Thanks for the great work. Actually, in Fig. 2 of the paper it is written that "*" stands for convolution. For example I_{r-->r}^{i}*f_{r} in Eq. (8) means these two maps get convolved together. However, in code you just use an element-wise multiplication between these two feature maps.

My second question is about unfolding. It seems that after unfolding the input variable (

TransDepth/pytorch/AttentionGraphCondKernel.py

Line 101 in 0a7422c

    
           inputs_se_1 = unfold(inputs_se, kernel_size=3, dilation=1, padding=1).view(f_se[0], f_se[1], self.ks ** 2,

), we get an output with the same spatial size but 9 additional channels, in addition to the previous channels we are already provided. I was just wondering if the spatial content was preserved by this type of unforlding, I mean if we sample the top right corner of the spatial maps, whether all the channels are from the same spatial location in the original map.

Thanks,

Thanks for your attention.
For Q1, actually we do get convolved step by step : unfold-->element-wise multiplication-->sum
For Q2, I think the main problem has been answered by A1. "9 additional channels" is the kernel size^2, which is not related to spatial content.

Thank you so much for your response. Actually, I didn't understand what does the unfolding do here for us? You mean it is the same as getting a copy from a feature map for 9 times and then storing them as a new dimension?

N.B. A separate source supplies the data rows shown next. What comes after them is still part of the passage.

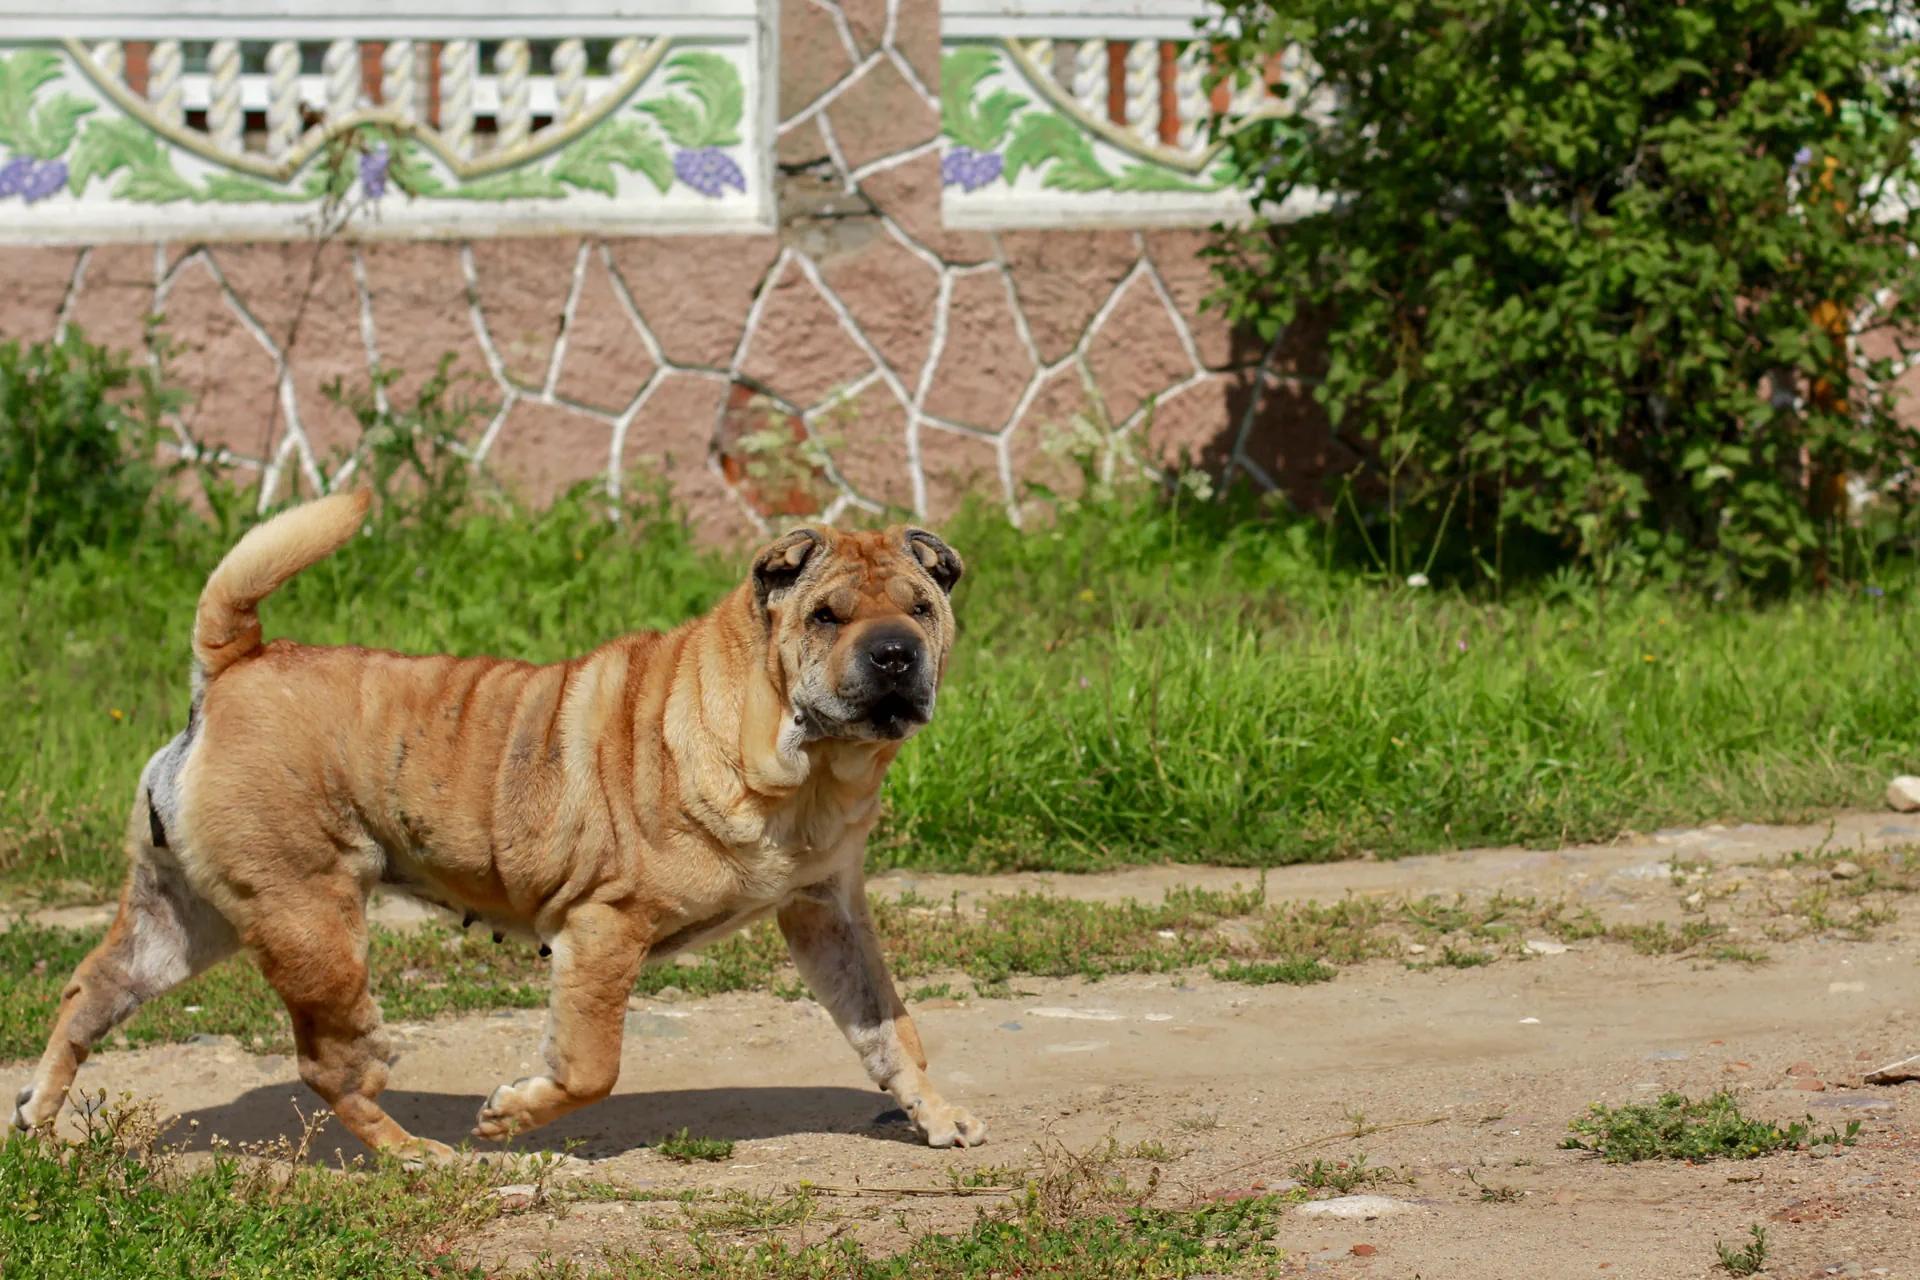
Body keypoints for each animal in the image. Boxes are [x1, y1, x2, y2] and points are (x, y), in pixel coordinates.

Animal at [18, 491, 990, 1159]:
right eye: (826, 615)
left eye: (922, 607)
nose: (895, 654)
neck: (806, 765)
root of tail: (235, 665)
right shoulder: (605, 929)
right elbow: (592, 1065)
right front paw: (509, 1114)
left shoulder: (827, 912)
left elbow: (889, 1027)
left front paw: (939, 1117)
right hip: (311, 922)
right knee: (327, 1063)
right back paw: (418, 1155)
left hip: (185, 920)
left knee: (89, 991)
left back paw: (38, 1120)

I know that it extracts a rolling blocks from the spatial dimension but here I can't imagine what it looks like in practice. May you please a bit elaborate on it.

def unfold(input, kernel_size, dilation=1, padding=0, stride=1):
# type: (Tensor, BroadcastingList2[int], BroadcastingList2[int], BroadcastingList2[int], BroadcastingList2[int]) -> Tensor # noqa
r"""Extracts sliding local blocks from a batched input tensor.

.. warning::
    Currently, only 4-D input tensors (batched image-like tensors) are
    supported.

.. warning::

    More than one element of the unfolded tensor may refer to a single
    memory location. As a result, in-place operations (especially ones that
    are vectorized) may result in incorrect behavior. If you need to write
    to the tensor, please clone it first.


See :class:`torch.nn.Unfold` for details
"""

Hope it is useful for you

Thanks Stanly, but I was looking for what by this function you were looking into!!

In other words, If this unfolding is considered whenever we want to implement a convolution between two feature maps?

it just for the AGD module.